Page images and extracted text:
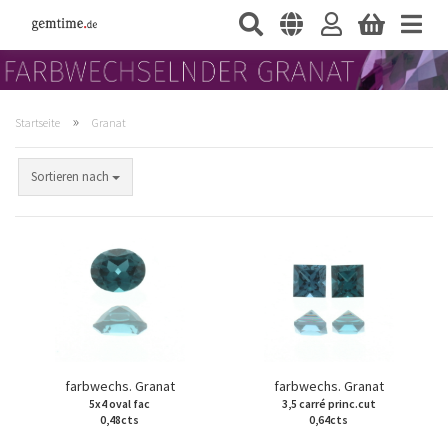
»
Startseite
Granat
Sortieren nach
farbwechs. Granat
farbwechs. Granat
5x4 oval fac
3,5 carré princ.cut
0,48cts
0,64cts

What you should do
Reproduce every line of text in the rows above word for word, leaving the pictures out of your answer.

Solution to the problem
»
Startseite
Granat
Sortieren nach
farbwechs. Granat
farbwechs. Granat
5x4 oval fac
3,5 carré princ.cut
0,48cts
0,64cts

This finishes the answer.